→ EXERCISE BRIEF: Return all lines of the data in which the string "centimetres" occurs.

→ EXERCISE DATA:

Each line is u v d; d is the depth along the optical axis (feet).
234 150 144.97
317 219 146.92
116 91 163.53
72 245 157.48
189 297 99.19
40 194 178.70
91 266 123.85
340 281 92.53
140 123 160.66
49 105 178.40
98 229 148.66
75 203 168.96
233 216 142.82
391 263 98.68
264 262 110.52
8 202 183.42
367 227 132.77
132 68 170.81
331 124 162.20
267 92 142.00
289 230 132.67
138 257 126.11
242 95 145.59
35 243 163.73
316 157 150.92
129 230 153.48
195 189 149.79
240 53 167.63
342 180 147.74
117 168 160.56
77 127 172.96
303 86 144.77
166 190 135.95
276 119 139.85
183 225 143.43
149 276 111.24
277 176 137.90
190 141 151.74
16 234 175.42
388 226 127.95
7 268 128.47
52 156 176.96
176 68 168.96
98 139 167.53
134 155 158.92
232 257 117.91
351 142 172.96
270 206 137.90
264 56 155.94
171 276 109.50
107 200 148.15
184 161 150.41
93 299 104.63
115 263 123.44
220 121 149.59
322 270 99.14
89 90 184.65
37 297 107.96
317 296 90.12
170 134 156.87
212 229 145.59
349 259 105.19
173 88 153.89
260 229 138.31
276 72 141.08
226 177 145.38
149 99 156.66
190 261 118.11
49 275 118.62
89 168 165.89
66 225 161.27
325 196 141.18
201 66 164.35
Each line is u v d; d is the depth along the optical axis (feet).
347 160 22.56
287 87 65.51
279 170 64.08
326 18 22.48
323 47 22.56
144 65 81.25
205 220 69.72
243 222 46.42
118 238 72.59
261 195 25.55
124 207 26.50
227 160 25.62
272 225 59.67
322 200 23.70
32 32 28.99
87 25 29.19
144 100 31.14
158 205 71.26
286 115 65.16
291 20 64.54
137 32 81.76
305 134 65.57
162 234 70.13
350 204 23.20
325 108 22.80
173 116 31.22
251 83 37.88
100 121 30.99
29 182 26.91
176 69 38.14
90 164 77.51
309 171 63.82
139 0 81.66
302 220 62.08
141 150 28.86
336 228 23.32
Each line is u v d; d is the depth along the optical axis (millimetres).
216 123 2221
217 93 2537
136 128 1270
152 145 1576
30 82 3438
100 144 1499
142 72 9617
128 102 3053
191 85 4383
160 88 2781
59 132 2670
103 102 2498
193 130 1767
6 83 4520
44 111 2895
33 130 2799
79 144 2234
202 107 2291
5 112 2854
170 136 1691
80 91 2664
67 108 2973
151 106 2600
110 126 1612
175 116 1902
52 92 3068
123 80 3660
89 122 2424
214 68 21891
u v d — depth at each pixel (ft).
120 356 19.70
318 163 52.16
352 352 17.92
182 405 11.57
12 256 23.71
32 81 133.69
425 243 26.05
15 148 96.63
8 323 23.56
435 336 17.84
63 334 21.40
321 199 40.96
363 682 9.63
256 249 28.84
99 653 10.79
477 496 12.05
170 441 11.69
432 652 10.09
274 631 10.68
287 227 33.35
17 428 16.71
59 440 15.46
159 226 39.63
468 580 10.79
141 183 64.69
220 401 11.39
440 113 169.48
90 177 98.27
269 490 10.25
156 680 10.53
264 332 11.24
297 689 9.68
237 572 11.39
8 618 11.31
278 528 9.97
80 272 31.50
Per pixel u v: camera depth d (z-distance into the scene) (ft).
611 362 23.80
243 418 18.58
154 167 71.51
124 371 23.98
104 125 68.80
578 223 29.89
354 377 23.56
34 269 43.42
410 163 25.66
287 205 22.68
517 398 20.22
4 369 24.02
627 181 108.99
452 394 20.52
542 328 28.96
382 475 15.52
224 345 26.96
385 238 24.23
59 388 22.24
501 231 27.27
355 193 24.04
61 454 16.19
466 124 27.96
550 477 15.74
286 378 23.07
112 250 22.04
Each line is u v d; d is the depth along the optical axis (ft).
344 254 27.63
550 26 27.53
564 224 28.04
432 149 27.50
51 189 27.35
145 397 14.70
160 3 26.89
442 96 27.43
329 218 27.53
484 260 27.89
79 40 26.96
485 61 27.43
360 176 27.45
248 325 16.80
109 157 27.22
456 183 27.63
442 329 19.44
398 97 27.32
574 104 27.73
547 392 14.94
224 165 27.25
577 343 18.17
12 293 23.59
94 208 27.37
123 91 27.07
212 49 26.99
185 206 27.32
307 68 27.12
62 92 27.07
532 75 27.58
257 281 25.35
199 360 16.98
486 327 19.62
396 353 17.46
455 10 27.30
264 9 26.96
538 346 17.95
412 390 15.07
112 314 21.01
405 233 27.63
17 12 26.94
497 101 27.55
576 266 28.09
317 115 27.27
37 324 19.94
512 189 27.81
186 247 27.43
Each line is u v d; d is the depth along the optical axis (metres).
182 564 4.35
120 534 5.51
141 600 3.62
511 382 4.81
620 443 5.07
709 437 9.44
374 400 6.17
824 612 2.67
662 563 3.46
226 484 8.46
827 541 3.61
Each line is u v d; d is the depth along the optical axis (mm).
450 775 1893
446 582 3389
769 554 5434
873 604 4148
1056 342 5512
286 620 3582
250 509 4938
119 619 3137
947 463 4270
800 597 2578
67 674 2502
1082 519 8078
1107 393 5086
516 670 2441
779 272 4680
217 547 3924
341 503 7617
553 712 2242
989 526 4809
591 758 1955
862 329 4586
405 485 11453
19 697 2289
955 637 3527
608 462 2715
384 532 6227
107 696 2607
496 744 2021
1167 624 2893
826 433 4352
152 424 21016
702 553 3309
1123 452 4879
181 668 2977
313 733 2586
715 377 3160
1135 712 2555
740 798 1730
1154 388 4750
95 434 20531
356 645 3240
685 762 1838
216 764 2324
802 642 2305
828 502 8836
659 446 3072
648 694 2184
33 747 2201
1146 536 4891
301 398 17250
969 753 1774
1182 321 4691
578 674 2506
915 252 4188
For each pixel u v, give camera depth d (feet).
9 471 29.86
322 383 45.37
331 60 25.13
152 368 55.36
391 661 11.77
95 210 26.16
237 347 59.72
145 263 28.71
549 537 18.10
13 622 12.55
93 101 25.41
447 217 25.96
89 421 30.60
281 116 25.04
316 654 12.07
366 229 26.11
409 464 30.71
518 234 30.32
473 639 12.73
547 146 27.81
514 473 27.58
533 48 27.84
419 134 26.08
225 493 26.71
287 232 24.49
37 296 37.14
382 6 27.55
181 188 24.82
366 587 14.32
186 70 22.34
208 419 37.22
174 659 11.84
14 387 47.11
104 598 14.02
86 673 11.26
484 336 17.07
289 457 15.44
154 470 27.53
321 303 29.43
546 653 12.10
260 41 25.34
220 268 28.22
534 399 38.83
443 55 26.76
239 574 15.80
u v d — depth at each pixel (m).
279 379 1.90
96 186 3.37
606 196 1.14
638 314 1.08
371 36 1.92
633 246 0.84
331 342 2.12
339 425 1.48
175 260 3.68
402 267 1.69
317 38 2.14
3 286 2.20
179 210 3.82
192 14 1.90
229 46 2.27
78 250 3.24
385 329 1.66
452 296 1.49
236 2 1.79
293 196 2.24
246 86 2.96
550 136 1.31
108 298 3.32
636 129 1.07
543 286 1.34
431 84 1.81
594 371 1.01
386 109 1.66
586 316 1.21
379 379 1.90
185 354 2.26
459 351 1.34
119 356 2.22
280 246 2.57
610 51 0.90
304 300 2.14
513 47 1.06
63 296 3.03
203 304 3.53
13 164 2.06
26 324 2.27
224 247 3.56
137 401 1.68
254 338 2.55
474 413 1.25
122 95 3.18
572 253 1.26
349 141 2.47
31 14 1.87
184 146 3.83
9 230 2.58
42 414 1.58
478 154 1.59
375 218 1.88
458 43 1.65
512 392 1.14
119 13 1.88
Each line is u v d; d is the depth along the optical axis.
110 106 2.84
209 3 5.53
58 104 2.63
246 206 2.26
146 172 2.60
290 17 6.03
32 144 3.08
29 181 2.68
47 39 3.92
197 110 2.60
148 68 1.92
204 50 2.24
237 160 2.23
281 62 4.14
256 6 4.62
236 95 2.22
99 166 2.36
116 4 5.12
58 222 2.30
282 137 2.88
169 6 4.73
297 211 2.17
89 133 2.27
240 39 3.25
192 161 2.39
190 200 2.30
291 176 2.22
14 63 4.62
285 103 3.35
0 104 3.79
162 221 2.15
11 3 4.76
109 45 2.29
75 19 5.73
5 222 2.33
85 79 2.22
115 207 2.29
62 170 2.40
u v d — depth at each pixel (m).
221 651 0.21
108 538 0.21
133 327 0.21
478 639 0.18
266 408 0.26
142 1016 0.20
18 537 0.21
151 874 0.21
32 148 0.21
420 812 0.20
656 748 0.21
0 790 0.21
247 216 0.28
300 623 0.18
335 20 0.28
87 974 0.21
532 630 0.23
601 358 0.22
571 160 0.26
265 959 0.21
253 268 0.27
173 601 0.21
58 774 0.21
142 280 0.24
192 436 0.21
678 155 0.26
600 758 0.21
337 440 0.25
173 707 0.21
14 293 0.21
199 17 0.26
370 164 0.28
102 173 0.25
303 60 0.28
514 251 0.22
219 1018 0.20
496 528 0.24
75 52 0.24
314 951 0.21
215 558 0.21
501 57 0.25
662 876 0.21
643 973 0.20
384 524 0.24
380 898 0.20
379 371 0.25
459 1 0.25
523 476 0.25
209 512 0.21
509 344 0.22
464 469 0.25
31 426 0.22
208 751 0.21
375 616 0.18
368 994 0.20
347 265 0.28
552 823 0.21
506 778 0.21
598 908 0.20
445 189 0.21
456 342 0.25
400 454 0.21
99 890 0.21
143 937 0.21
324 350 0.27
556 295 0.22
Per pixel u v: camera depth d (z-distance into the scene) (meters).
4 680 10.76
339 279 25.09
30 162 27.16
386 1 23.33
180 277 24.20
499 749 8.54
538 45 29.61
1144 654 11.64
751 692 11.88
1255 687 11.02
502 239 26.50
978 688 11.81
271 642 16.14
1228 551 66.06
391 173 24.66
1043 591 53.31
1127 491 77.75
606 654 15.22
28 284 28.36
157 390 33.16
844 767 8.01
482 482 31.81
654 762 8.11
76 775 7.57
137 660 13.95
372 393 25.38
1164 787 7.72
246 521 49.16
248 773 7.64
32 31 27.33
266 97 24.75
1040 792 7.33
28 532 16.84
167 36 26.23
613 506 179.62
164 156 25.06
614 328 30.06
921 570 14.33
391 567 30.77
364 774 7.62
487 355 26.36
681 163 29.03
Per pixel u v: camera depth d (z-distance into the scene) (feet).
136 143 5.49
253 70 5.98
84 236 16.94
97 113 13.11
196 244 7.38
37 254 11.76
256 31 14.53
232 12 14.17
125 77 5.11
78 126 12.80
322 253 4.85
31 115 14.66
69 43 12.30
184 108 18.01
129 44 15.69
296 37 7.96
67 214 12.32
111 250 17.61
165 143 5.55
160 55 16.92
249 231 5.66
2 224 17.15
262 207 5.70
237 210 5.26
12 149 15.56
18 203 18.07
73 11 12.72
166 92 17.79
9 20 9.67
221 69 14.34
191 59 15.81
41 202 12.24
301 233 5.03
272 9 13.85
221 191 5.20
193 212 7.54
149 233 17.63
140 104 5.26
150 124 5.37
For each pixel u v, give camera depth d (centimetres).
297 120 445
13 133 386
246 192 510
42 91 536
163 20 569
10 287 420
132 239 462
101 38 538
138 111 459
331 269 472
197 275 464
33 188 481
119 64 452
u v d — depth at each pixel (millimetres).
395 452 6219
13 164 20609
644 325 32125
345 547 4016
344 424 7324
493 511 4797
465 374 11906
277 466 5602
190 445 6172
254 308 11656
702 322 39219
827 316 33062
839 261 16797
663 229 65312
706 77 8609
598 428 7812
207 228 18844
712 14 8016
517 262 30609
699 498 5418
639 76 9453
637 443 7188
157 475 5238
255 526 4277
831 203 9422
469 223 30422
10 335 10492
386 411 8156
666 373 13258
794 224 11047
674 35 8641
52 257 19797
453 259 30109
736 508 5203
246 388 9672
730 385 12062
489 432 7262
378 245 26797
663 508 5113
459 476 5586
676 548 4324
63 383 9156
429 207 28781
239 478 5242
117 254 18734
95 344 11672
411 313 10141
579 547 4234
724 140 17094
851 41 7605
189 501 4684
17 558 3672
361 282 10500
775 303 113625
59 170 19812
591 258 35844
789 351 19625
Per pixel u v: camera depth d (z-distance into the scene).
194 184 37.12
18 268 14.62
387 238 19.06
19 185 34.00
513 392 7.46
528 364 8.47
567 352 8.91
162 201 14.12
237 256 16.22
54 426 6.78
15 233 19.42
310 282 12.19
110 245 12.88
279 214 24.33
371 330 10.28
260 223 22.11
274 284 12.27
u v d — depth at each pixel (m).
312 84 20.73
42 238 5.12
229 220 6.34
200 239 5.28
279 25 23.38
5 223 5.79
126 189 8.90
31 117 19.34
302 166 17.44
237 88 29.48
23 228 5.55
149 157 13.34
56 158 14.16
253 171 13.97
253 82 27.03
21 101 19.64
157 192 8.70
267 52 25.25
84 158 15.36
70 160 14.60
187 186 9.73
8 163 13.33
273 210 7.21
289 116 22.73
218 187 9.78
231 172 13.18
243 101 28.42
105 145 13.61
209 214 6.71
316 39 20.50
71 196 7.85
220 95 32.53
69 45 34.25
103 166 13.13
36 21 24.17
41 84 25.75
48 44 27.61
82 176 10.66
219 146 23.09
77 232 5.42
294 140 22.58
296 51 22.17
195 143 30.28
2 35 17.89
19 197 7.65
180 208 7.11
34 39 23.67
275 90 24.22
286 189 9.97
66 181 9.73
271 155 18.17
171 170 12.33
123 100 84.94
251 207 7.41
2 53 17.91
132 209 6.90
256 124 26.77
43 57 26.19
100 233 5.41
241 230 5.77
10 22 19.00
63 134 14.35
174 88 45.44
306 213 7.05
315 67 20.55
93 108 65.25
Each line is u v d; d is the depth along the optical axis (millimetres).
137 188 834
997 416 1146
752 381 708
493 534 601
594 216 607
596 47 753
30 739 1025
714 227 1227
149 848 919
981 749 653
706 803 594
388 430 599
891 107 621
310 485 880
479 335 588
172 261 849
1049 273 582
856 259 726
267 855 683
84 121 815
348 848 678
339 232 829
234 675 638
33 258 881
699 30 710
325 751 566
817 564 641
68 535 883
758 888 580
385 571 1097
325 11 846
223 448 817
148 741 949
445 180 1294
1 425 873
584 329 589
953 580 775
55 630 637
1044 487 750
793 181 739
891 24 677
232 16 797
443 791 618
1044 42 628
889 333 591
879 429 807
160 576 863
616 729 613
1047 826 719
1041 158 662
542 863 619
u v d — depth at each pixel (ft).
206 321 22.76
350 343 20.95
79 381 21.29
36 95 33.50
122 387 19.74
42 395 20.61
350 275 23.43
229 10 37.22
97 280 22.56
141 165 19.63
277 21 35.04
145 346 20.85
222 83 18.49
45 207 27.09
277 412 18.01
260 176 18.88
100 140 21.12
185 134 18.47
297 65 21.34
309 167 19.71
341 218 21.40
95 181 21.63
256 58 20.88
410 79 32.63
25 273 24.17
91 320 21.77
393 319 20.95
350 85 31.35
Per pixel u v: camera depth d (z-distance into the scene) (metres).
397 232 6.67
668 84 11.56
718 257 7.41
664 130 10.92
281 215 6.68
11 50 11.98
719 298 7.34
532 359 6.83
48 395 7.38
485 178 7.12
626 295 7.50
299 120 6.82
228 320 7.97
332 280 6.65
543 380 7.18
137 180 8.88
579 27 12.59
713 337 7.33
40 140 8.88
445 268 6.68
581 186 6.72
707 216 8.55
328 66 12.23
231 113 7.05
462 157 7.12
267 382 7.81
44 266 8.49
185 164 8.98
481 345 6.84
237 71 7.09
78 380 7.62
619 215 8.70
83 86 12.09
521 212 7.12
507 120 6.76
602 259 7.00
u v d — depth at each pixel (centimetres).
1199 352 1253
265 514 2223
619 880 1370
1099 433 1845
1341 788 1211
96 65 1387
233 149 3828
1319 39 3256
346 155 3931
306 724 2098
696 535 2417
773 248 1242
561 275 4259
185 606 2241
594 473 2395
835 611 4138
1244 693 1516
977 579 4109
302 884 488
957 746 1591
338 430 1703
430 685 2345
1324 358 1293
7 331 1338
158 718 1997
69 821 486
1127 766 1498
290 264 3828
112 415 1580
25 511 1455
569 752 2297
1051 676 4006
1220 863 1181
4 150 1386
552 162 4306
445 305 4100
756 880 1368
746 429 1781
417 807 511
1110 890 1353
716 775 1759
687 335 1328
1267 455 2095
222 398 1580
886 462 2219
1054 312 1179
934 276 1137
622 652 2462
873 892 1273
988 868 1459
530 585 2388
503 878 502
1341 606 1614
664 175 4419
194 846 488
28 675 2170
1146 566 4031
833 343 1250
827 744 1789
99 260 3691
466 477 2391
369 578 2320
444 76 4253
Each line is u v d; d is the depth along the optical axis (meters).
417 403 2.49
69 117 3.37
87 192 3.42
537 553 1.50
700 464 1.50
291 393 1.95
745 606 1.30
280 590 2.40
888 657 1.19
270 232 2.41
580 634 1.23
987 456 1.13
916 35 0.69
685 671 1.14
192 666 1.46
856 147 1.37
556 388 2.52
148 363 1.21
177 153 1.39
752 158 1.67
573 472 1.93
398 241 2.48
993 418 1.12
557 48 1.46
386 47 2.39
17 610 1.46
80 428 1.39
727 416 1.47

→ SOLUTION TO THIS TASK:
For each pixel u v, give camera depth d (centimetres).
u v d — depth at each pixel (centimetres).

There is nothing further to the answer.